Libertà, orari flessibili, essere artefici del proprio destino, realizzarsi. Sono molte le ragioni che spingono i giovani a desiderare un lavoro da imprenditore e a preferirlo a un'attività da dipendente a tempo indeterminato. Potendo scegliere, il 40 per cento dei giovani lombardi intervistati (tra i 15 e i 29 anni) vorrebbe un lavoro autonomo. Solo il 24 per cento sceglierebbe un lavoro dipendente a tempo indeterminato, il classico «posto fisso».
I dati fanno parte del rapporto «L'impresa dei giovani in Italia e in Lombardia. Attori, valori e sfide tra tradizione e cambiamento», promosso dalla Camera di commercio di Monza e Brianza e realizzato dall'Istituto Toniolo, l'ente fondatore dell'Università Cattolica. Si scopre così che il livello di soddisfazione dei lavoratori autonomi (91%) è più alto che tra i coetanei dipendenti (87,2).

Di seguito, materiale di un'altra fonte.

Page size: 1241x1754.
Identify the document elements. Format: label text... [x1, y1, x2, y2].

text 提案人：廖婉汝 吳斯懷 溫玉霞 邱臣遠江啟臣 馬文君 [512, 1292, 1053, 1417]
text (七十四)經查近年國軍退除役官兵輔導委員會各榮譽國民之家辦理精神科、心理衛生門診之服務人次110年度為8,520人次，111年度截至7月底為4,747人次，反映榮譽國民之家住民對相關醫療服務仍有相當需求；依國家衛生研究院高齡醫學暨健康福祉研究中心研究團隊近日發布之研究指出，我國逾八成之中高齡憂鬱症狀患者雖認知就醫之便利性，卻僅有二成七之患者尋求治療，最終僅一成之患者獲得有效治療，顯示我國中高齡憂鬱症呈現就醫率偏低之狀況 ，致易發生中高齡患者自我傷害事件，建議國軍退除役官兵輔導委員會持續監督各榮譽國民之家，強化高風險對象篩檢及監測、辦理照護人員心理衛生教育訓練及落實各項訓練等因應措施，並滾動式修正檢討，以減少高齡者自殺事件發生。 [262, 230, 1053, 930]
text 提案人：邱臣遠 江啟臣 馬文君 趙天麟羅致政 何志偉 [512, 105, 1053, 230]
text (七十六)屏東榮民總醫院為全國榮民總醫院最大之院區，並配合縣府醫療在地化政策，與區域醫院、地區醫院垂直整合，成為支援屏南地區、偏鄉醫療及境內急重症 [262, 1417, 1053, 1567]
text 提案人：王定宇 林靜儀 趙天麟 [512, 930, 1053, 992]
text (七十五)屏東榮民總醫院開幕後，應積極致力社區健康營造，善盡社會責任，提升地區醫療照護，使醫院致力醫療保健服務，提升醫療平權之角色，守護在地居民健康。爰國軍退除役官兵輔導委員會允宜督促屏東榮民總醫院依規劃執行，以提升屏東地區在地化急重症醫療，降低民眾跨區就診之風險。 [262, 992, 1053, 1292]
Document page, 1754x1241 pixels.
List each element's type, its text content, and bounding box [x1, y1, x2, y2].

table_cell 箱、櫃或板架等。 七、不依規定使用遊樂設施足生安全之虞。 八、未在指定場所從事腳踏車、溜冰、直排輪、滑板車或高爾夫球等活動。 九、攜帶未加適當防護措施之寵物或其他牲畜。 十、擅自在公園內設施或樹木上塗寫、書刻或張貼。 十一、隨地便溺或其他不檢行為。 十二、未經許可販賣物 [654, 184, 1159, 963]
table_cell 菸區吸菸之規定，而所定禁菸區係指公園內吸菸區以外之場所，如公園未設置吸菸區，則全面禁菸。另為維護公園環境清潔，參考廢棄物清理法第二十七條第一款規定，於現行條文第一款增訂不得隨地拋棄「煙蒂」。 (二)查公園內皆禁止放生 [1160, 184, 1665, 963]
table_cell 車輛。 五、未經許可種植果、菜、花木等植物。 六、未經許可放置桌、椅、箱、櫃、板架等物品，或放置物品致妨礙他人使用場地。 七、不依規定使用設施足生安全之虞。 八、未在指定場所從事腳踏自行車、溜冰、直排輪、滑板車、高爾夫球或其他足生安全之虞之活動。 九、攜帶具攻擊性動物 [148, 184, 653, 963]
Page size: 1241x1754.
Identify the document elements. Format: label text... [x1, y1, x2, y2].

La motivazione principale di chi lavora in proprio è che si tratta di «un luogo di impegno personale» (93,5 per cento). Il 92,4% lo considera una modalità di autorealizzazione, oltre che uno strumento per procurare reddito (91), un modo per affrontare il futuro (89,5), uno strumento per costruirsi una vita familiare (86,5), una fonte di successo (79,5). E se c'è sempre uno scarto tra dipendenti e autonomi, la forbice si allarga sulla risposta «una fonte di prestigio sociale»: il proprio lavoro è considerato prestigioso dal 72,7 per cento degli autonomi contro un 54,5% dei dipendenti.
«Questi dati dimostrano che i giovani non scoprono la voglia di fare impresa perché c'è la crisi, come un ripiego» commenta Alessandro Rosina, professore di Demografia e statistica sociale alla Cattolica e coordinatore della ricerca. «I giovani non vogliono politiche assistenzialistiche né di essere trattati da categoria protetta, come sta facendo questo governo. Non si sentono svantaggiati, si considerano la risorsa principale del Paese». Solo il 5,6% degli intervistati considera gli interventi di sostegno al reddito l'azione principale da intraprendere per migliorare le condizioni delle nuove generazioni. Appena il 6,5% ritiene prioritari gli incentivi all'imprenditoria giovanile. La stragrande maggioranza chiede migliori politiche di occupazione (47,8).
I «Millennials», la generazione diventata maggiorenne nel 2000 e che ha tra i suoi miti Facebook e Mark Zuckerberg, hanno almeno tre frecce appuntite al proprio arco: sono connected, perché nativi digitali, confident, hanno molta fiducia in se stessi, e open to change, con forte voglia di innovazione. «Caratteristiche che ben si prestano a imprenditori.